* Фрагмент текста *

------------------------------

Лаврентий Павлович же если и был популярен, то только среди «секретных академиков» и директорского корпуса, связанного со Спецкомитетом. Но на расклад сил в Кремле они повлиять никак не могли.
9 марта 1953 года, в день похорон Сталина, тело которого поместили в ленинский Мавзолей, на траурном митинге с трибуны Мавзолея с речами, полными казенной скорби и клятвами в верности делу покойного, выступили Маленков, Берия и Молотов. Свое впечатление от их речей передал присутствовавший в тот день на Красной площади Константин Симонов: «Различие в тексте речей мне и тогда не бросалось в глаза, да и сейчас (в 1979 году. — Б. С.), когда я перечел их в старой газете, они не слишком отличаются друг от друга, разве только тем, что в речи Молотова, в первом ее абзаце, о Сталине сказано несколько более человечно, чуть-чуть менее казенно, чем в других речах. Однако та разница, которую сейчас по тексту этих речей не уловишь, но которая была тогда для меня совершенно очевидна, состояла в том, что Маленков, а вслед за ним Берия произносили над гробом Сталина чисто политические речи, которые было необходимо произнести по данному поводу. Но в том, как произносились эти речи, как они говорили, отсутствовал даже намек на собственное отношение этих людей к мертвому, отсутствовала хотя бы тень личной скорби, сожаления или волнения, или чувства утраты, — в этом смысле обе речи были абсолютно одинаково холодными. Речь Маленкова, произнесенная его довольно округлым голосом, чуть меньше обнажала отсутствие всякого чувства скорби. Речь Берии с его акцентом, с его резкими, иногда каркающими интонациями в голосе, обнажала отсутствие этой скорби более явно. А в общем душевное состояние обоих ораторов было состоянием людей, пришедших к власти и довольных этим фактом.

------------------------------

* Прилагаемый перечень *
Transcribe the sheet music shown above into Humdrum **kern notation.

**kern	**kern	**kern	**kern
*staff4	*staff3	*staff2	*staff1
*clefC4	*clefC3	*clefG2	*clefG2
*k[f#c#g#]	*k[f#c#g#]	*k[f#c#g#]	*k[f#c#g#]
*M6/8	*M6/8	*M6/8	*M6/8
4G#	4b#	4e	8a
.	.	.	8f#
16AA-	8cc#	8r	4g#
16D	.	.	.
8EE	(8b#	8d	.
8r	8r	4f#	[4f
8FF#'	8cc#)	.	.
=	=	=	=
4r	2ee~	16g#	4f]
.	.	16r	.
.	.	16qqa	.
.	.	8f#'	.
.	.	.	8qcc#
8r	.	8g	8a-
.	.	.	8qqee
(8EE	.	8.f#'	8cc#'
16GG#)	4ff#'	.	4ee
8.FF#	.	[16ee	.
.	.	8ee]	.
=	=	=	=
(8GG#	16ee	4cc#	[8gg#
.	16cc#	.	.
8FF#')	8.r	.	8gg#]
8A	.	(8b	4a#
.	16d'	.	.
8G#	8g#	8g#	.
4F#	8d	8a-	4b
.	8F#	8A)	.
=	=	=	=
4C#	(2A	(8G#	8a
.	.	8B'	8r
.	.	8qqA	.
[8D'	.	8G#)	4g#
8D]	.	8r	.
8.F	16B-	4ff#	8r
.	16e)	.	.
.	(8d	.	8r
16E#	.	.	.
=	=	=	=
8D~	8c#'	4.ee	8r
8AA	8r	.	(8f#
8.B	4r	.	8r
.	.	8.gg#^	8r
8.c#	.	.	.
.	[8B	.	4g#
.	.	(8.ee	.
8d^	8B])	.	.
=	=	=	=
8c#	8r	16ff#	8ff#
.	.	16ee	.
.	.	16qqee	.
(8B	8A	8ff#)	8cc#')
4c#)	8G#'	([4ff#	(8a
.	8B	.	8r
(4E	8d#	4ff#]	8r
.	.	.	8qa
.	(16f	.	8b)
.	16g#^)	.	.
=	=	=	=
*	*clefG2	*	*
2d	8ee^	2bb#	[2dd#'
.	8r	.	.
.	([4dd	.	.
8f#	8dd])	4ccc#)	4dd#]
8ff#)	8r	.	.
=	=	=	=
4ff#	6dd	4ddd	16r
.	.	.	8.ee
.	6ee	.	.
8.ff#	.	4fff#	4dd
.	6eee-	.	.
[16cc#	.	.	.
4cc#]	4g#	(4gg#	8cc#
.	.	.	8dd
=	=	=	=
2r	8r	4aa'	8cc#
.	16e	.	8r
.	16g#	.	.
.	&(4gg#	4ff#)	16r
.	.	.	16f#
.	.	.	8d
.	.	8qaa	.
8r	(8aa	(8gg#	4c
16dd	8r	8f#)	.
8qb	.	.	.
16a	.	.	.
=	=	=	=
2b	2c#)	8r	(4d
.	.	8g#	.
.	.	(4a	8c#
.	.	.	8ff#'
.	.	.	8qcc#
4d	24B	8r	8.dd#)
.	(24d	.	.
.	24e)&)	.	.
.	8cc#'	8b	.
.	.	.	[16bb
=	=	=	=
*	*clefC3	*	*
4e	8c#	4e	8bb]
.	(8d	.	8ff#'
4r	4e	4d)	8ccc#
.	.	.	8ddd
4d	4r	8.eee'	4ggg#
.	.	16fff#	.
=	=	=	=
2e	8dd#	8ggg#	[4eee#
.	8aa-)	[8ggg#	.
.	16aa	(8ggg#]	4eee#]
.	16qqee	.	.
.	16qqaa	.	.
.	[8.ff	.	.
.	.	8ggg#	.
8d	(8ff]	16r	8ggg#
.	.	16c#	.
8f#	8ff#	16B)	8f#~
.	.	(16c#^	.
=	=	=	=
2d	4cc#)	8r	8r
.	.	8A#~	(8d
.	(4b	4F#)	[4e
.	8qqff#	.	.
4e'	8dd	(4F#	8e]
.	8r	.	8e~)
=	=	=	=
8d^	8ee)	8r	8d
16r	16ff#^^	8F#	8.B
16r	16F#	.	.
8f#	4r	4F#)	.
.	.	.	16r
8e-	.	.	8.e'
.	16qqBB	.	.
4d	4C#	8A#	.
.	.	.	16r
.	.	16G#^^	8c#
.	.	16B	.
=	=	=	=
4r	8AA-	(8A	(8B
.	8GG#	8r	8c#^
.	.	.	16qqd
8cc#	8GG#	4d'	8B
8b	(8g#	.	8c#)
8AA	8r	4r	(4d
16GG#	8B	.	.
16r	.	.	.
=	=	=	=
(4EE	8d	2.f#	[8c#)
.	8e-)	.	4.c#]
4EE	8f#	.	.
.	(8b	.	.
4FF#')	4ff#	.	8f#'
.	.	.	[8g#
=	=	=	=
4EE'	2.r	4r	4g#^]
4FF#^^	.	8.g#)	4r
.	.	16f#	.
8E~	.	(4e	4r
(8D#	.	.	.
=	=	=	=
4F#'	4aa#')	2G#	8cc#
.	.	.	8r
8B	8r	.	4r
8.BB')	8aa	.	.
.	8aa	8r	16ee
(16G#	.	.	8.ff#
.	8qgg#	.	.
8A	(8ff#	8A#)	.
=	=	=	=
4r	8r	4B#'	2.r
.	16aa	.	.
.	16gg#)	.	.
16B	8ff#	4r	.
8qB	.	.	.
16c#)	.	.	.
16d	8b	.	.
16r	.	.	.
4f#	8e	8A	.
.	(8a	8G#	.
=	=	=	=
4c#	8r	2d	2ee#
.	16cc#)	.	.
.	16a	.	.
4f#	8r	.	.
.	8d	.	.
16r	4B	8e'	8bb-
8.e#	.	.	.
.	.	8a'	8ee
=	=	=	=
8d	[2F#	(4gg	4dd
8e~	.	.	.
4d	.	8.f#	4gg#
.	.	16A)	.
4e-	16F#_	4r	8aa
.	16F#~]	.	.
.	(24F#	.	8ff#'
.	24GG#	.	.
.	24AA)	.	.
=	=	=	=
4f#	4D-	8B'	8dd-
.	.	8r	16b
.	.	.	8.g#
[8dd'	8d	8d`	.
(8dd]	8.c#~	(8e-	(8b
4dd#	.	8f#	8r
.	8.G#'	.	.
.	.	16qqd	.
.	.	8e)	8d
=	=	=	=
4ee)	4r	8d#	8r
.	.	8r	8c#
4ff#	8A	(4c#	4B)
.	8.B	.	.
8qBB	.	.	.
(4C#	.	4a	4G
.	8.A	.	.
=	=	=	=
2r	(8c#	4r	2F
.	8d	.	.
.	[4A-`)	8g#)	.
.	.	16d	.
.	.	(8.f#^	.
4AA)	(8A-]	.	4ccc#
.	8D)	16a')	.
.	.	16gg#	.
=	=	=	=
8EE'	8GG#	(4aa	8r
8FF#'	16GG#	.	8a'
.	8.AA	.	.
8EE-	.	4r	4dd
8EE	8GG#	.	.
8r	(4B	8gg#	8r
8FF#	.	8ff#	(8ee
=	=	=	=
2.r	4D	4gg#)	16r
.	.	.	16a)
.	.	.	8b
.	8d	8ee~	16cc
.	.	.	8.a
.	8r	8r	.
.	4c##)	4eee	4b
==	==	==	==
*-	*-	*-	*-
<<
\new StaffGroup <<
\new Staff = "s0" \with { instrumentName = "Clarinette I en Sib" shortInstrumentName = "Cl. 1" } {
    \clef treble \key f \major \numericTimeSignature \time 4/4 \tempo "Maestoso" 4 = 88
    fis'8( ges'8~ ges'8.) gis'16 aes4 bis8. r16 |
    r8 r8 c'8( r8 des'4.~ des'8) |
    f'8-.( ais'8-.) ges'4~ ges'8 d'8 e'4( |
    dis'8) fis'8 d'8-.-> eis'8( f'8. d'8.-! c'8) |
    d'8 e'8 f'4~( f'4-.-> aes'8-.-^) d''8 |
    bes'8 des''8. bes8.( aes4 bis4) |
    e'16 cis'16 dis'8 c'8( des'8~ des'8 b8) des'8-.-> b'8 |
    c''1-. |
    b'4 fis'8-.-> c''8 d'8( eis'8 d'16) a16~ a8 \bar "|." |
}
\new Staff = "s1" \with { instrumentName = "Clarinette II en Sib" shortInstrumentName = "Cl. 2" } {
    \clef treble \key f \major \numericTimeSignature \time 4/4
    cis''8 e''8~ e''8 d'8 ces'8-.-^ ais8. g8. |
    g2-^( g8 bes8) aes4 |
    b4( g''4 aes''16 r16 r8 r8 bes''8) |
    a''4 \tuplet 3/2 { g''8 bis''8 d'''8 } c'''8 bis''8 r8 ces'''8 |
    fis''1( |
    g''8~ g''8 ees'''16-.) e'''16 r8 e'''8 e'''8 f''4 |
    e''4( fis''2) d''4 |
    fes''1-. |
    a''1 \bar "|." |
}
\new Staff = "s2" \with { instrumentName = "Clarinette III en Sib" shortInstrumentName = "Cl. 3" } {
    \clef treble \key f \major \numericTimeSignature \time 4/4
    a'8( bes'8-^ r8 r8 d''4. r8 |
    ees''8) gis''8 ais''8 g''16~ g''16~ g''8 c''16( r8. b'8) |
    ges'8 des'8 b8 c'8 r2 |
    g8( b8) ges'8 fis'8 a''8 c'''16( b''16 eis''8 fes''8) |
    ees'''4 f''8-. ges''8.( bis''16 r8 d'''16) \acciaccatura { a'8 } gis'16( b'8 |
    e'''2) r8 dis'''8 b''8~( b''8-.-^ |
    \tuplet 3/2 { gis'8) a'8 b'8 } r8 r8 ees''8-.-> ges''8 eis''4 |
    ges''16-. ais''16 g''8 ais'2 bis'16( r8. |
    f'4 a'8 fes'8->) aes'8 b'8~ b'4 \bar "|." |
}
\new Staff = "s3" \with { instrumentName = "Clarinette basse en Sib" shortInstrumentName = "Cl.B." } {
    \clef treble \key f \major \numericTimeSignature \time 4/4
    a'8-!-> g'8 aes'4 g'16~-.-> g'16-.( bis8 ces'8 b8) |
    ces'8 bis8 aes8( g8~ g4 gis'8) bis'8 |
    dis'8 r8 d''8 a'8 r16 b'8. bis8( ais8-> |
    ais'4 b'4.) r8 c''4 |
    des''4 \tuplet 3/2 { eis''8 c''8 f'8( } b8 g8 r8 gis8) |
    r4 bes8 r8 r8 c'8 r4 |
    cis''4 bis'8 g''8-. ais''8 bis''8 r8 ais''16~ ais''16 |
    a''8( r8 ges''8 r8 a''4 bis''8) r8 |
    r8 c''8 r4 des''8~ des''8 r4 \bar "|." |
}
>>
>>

------------------------------

* Что нужно сделать *
1/ Кто, согласно фрагменту о похоронах Сталина, произносил речи с трибуны Мавзолея на траурном митинге 9 марта 1953 года?
2/ Перескажите короче абзац фрагмента о похоронах Сталина, начинающийся словами «Лаврентий Павлович же если и был популярен», сохранив его основные факты.
3/ Почему, по словам Симонова во фрагменте о похоронах Сталина, речь Берии обнажала отсутствие скорби явнее, чем речь Маленкова?
Выполняйте задания, опираясь только на фрагмент о похоронах Сталина.

* Ответы к заданиям *
1/ Маленков, Берия и Молотов.

2/ Лаврентий Павлович был популярен лишь у «секретных академиков» и директорского корпуса, связанного со Спецкомитетом. Повлиять на расклад сил в Кремле эти люди не могли.

3/ Речь Маленкова звучала его довольно округлым голосом. Берия же говорил с акцентом и с резкими, иногда каркающими интонациями, поэтому отсутствие скорби в его речи было заметнее.